Back to Doses... Again!?!It is easy to see that there are a lot of new people on here... we covered this topic in August. I did email Pharmagap to clear up this question... It is a high dose for NCI (their second highest dose) but a low dose for GAP. It has more to do with the G150 than anything else. Below is the letter from Gap and under that is some info on G150. If you have more questions let me know and I can post more on the doses and on the NCI testing.
Karen,
10 uM may be a “high end” dose at NCI but for a peptide drug it is a low concentration, as per our news release. In any event, its not the concentration per se that matters. It’s the GI50 (50% growth inhibition) that is the important metric and that will fall out of the 5-dose study now underway.
Thanks for your interest.
Simon Goulet
EVP & Chief Operating Officer
100 Sussex Drive Ottawa Ontario K1A 0R6 Canada
Tel: (613)991-5370 Fax: (613)998-3399
simon.goulet@pharmagap.com
Concentration Parameters GI50, TGI, and LC50
The NCI renamed the IC50 value, the concentration that causes 50% growth inhibition, the GI50 value to emphasize the correction for the cell count at time zero; thus, GI50 is the concentration of test drug where 100 × (T - T0)/(C - T0) = 50 (3, 9). The optical density of the test well after a 48-h period of exposure to test drug is T, the optical density at time zero is T0, and the control optical density is C. The ``50'' is called the GI50PRCNT, a T/C-like parameter that can have values from +100 to -100. The GI50 measures the growth inhibitory power of the test agent. The TGI is the concentration of test drug where 100 × (T - T0)/(C - T0) = 0. Thus, the TGI signifies a cytostatic effect. The LC50, which signifies a cytotoxic effect, is the concentration of drug where 100 × (T - T0)/T0 = -50. The control optical density is not used in the calculation of LC50.
These concentration parameters are interpolated values. One uses the concentrations giving GI50PRCNT values above and below the reference values (e.g., 50 for GI50) to make interpolations on the concentration axis. Currently, about 45% of the GI50 records in the database are ``approximated''. In 42% of the records, the GI50PRCNT for a given cell line does not go to 50 or below. For mean graph (see the discussion later) and COMPARE purposes, the value assumed for the GI50 in such a case is the highest concentration tested (HICONC). Similar approximations are made when the GI50 cannot be calculated because the GI50PRCNT does not go as high as 50 or above (3% of total). In this case, the lowest concentration tested is used for the GI50. Corresponding approximations are made for the TGI and for the LC50.
We use these ``approximated'' GI50 (TGI and LC50) values in the mean graph and in COMPARE because they represent valued information even though the information is less exact than the measured values would be if the measured values were available.

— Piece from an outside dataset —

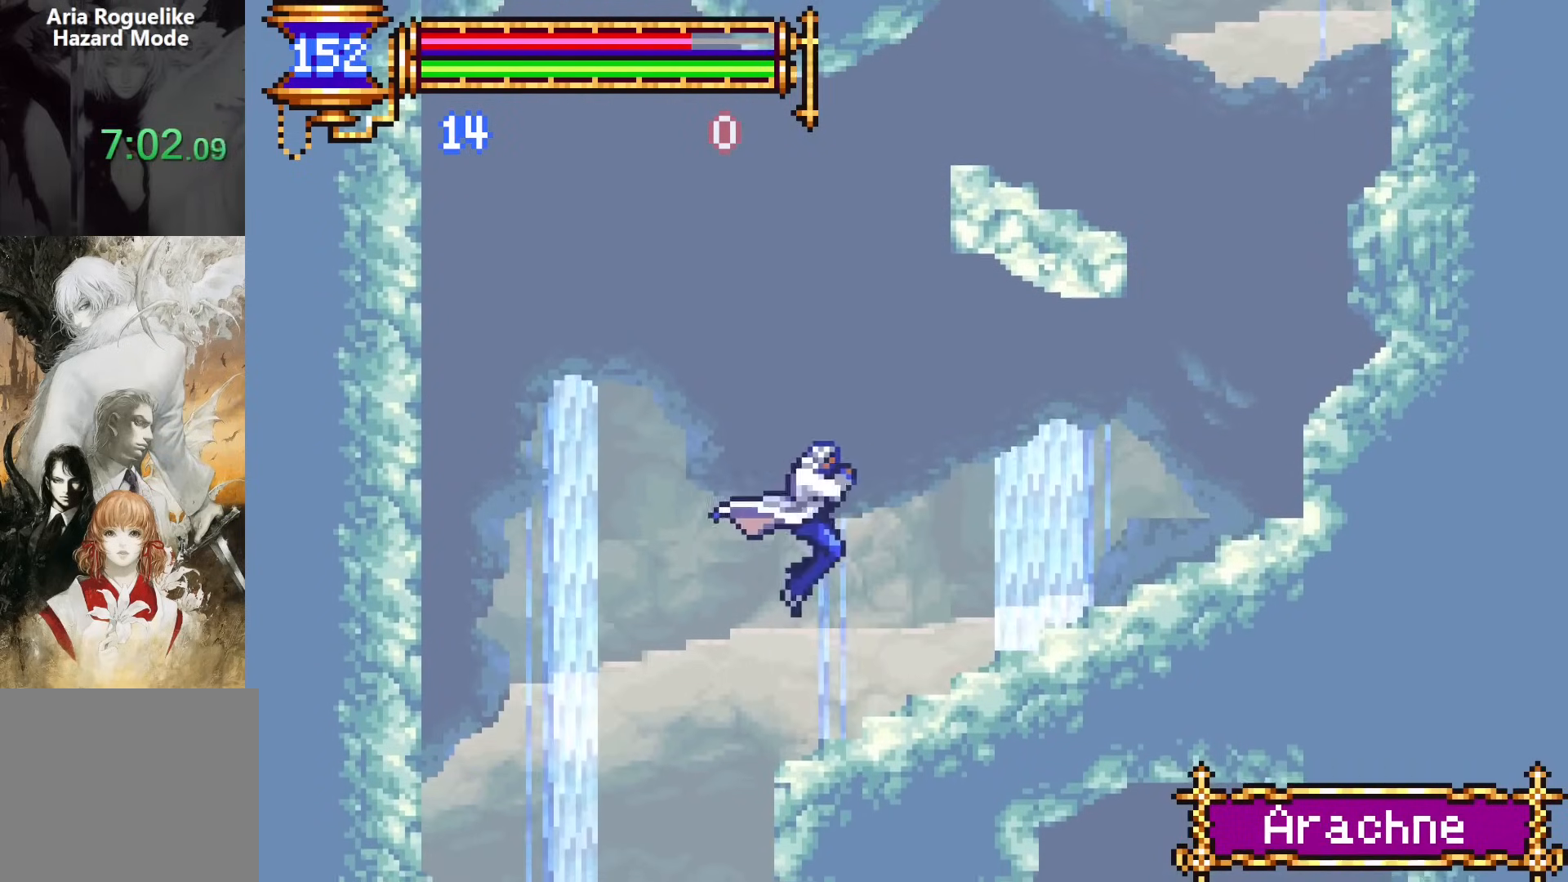
{"buttons": ["CROSS", "DPAD_RIGHT"], "events": [[500, "CROSS", "down"]]}
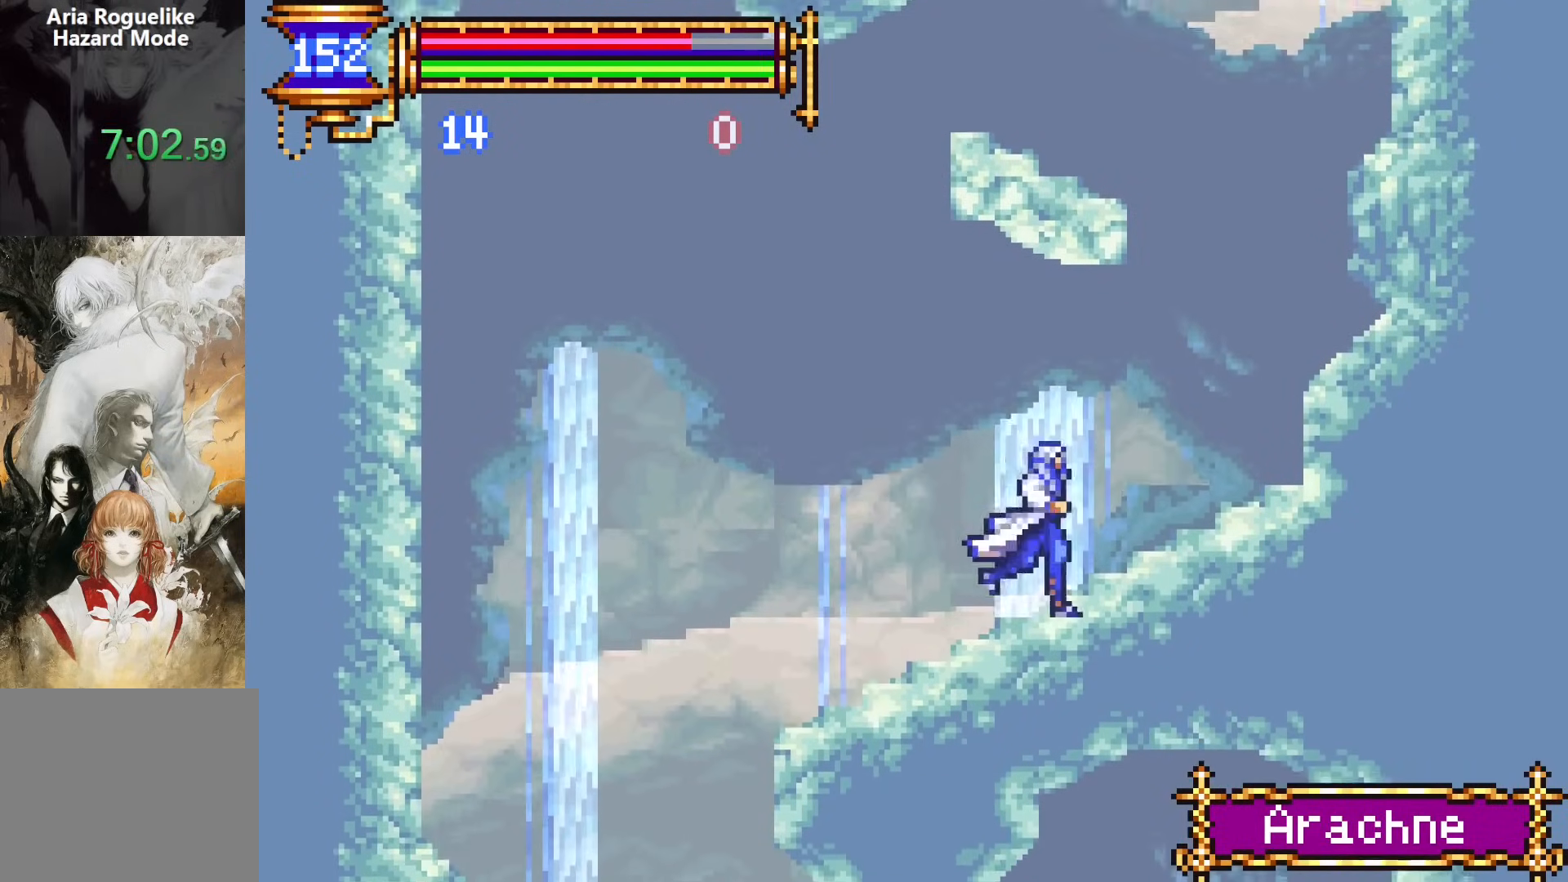
{"buttons": ["DPAD_RIGHT"], "events": [[50, "CROSS", "up"], [333, "CROSS", "down"], [467, "CROSS", "up"]]}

In an extreme case where a compound is essentially inert and the GI50s are all represented by the HICONC approximation, the mean graph becomes a flat vertical line (the mean line) and COMPARE has no pattern to correlate. The opposite extreme case is where a compound is so potent that the lowest concentration tested is used to approximate all of the GI50s. In this case, the mean graph is also a flat vertical line and COMPARE has nothing to correlate. The difference in the two extreme cases is in the retests that are done. The inert compound would not be retested. The potent compound would be retested at a more appropriate concentration range.
Between the two extremes are examples with few or many approximated GI50s. These can give good results in COMPARE, but the presence of the approximated GI50 requires an additional strategy in the database preparation. The strategy is to treat the data for a given compound in groups defined by the range of concentrations used in the experiment. These ranges are conveniently labeled according to the HICONC. Thus, if multiple tests of a compound are present in the database, only those experiments with the same HICONC are averaged.
This strategy results in compounds having more than one entry in the database. There are differences in the ``approximated'' GI50 content of the averaged data, and the averages are calculated from different experiments. Therefore, one should expect that the COMPARE-generated correlation coefficients may be different for the same compound tested at different HICONCs. Moreover, at run time the COMPARE user has the option to choose any one of the HICONC sets for the probe pattern averaging, or the user may choose to average all seed data regardless of the HICONC. The consequences of these options and strategies will be apparent later in the examples provided under Applications of COMPARE. For instance, the probe may find itself several times in the COMPARE list at less than 1.00 correlation coefficient.